The equity sell-off would generally set the perfect ground for a recovery in the oversold yen, but idiosyncratic factors continue to keep USD/JPY bid, ING's FX analyst Francesco Pesole notes.

Speculators remain clearly minded to buy USD/JPY

"The sudden escalation in Japan-China tensions has triggered retaliatory measures from Beijing, including travel restrictions, aimed at hurting Japan’s profitable tourism business."

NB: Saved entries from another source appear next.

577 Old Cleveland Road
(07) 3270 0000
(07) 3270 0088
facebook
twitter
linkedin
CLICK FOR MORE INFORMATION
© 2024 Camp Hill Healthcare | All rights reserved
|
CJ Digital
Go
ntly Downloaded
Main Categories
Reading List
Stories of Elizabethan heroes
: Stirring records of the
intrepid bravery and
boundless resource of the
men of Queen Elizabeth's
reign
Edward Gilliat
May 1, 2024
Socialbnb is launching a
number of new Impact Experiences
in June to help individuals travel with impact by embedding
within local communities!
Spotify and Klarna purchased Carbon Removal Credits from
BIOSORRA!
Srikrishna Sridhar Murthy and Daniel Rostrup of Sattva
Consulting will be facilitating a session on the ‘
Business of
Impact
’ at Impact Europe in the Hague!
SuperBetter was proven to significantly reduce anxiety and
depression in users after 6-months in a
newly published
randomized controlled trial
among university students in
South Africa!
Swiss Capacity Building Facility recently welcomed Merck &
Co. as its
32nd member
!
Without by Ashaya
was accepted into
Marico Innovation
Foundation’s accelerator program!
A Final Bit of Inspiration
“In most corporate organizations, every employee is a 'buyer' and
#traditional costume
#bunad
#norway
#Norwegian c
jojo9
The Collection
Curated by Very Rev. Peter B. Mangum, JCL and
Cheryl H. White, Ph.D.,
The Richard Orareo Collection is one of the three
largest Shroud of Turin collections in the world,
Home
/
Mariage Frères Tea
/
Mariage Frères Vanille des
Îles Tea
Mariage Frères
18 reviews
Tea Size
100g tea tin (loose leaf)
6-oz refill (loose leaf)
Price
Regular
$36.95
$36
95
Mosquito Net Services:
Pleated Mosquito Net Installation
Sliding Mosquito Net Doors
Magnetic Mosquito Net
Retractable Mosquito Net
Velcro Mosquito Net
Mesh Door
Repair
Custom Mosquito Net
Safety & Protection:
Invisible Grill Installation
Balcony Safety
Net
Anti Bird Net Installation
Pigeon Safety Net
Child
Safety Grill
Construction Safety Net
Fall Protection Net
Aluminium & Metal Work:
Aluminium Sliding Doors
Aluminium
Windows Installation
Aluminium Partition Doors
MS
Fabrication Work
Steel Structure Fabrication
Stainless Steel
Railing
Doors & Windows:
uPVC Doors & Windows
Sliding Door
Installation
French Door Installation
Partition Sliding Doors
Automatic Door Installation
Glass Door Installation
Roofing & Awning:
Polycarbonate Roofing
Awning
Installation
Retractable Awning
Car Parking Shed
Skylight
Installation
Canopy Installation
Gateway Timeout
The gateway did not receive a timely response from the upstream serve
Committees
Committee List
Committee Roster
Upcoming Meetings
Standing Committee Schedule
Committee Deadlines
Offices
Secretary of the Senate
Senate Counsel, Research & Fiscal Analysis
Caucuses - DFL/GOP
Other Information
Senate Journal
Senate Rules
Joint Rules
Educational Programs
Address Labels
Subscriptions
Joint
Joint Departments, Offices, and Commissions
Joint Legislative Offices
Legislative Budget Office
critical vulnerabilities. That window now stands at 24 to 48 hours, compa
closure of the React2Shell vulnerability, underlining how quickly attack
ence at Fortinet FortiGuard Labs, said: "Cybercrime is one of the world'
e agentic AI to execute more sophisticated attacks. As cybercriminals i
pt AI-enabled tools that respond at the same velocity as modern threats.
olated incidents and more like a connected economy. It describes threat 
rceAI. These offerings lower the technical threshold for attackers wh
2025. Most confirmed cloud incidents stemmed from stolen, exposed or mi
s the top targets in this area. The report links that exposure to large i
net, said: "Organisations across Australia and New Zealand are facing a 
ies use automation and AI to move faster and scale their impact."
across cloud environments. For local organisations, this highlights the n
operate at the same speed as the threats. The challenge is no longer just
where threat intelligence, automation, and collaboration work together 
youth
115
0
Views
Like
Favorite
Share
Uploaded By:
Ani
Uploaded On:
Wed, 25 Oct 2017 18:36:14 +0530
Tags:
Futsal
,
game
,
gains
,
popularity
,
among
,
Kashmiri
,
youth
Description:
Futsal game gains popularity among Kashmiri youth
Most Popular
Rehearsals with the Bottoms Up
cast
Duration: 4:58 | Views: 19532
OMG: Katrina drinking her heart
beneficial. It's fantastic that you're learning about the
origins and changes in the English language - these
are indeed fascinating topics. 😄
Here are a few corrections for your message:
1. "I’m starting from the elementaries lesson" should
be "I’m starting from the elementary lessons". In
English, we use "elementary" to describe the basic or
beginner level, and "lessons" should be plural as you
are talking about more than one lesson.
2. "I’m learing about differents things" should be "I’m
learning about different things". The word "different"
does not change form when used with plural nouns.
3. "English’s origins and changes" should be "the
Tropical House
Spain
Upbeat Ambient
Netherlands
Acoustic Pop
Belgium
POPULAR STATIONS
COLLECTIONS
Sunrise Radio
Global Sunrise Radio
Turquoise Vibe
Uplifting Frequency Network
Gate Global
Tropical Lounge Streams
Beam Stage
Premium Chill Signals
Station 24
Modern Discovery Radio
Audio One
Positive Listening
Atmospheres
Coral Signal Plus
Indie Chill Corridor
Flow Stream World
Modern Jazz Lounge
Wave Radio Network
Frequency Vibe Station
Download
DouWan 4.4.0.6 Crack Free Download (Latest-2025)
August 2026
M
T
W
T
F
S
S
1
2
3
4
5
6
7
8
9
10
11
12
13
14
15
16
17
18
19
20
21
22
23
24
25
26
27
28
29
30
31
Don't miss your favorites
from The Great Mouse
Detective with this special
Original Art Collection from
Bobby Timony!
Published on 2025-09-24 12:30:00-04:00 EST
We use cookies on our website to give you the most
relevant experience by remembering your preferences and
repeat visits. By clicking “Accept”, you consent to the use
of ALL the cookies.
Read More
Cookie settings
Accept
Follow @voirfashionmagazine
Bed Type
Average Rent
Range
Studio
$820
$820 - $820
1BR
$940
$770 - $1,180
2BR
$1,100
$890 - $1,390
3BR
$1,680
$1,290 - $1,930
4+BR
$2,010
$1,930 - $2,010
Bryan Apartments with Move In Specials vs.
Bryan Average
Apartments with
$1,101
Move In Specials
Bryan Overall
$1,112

"High-level diplomatic talks are already scheduled, and risks of further escalation do not seem too high. However, that is so far enough to cast more doubts about the ability of the Bank of Japan to hike rates in December. Adding to the dovish argument was data for the third quarter, released yesterday, which showed a 1.8% QoQ annualised contraction paired with a sub-consensus slowdown to 2.8% deflator."

"Speculators remain clearly minded to buy USD/JPY and test the tolerance of the Ministry of Finance, whose verbal warnings tend to have a progressively smaller impact on the market. Our view remains that the MoF prefers to intervene in the FX market after a USD-negative event (such as a soft jobs/inflation print), like it did in July 2024. Also, any line in the sand may be closer to 160, and we could see further upside pressure in the coming days."

Disclaimer: For information purposes only. Past performance is not indicative of future results.